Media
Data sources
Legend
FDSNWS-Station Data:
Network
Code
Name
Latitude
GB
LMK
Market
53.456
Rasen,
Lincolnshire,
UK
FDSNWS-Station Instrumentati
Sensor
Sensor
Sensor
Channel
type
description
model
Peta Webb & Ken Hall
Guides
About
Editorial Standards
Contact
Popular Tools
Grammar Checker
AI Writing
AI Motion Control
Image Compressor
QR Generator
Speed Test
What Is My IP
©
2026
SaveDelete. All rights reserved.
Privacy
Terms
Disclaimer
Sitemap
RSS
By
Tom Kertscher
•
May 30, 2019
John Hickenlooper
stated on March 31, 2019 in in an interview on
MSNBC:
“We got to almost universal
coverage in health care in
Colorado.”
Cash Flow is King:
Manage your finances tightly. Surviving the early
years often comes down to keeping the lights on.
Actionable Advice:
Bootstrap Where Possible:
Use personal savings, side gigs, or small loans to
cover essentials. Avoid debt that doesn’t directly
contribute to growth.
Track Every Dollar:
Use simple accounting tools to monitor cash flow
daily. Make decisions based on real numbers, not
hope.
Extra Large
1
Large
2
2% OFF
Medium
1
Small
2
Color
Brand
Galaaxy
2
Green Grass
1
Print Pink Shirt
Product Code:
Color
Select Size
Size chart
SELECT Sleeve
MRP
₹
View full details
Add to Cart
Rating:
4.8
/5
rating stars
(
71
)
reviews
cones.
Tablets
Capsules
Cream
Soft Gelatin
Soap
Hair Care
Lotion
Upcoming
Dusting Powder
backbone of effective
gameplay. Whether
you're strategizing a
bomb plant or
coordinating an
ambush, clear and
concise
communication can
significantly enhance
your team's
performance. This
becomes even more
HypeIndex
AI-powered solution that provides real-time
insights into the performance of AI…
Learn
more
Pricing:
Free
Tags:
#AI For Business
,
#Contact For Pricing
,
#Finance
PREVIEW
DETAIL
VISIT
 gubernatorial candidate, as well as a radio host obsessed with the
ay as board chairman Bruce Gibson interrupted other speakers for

_ _ _ _ _

WHAT THE EXERCISE ASKS:
Would you copy each line of the data exactly as it appears above?

WRITTEN ANSWER:
Media
Data sources
Legend
FDSNWS-Station Data:
Network
Code
Name
Latitude
GB
LMK
Market
53.456
Rasen,
Lincolnshire,
UK
FDSNWS-Station Instrumentati
Sensor
Sensor
Sensor
Channel
type
description
model
Peta Webb & Ken Hall
Guides
About
Editorial Standards
Contact
Popular Tools
Grammar Checker
AI Writing
AI Motion Control
Image Compressor
QR Generator
Speed Test
What Is My IP
©
2026
SaveDelete. All rights reserved.
Privacy
Terms
Disclaimer
Sitemap
RSS
By
Tom Kertscher
•
May 30, 2019
John Hickenlooper
stated on March 31, 2019 in in an interview on
MSNBC:
“We got to almost universal
coverage in health care in
Colorado.”
Cash Flow is King:
Manage your finances tightly. Surviving the early
years often comes down to keeping the lights on.
Actionable Advice:
Bootstrap Where Possible:
Use personal savings, side gigs, or small loans to
cover essentials. Avoid debt that doesn’t directly
contribute to growth.
Track Every Dollar:
Use simple accounting tools to monitor cash flow
daily. Make decisions based on real numbers, not
hope.
Extra Large
1
Large
2
2% OFF
Medium
1
Small
2
Color
Brand
Galaaxy
2
Green Grass
1
Print Pink Shirt
Product Code:
Color
Select Size
Size chart
SELECT Sleeve
MRP
₹
View full details
Add to Cart
Rating:
4.8
/5
rating stars
(
71
)
reviews
cones.
Tablets
Capsules
Cream
Soft Gelatin
Soap
Hair Care
Lotion
Upcoming
Dusting Powder
backbone of effective
gameplay. Whether
you're strategizing a
bomb plant or
coordinating an
ambush, clear and
concise
communication can
significantly enhance
your team's
performance. This
becomes even more
HypeIndex
AI-powered solution that provides real-time
insights into the performance of AI…
Learn
more
Pricing:
Free
Tags:
#AI For Business
,
#Contact For Pricing
,
#Finance
PREVIEW
DETAIL
VISIT
 gubernatorial candidate, as well as a radio host obsessed with the
ay as board chairman Bruce Gibson interrupted other speakers for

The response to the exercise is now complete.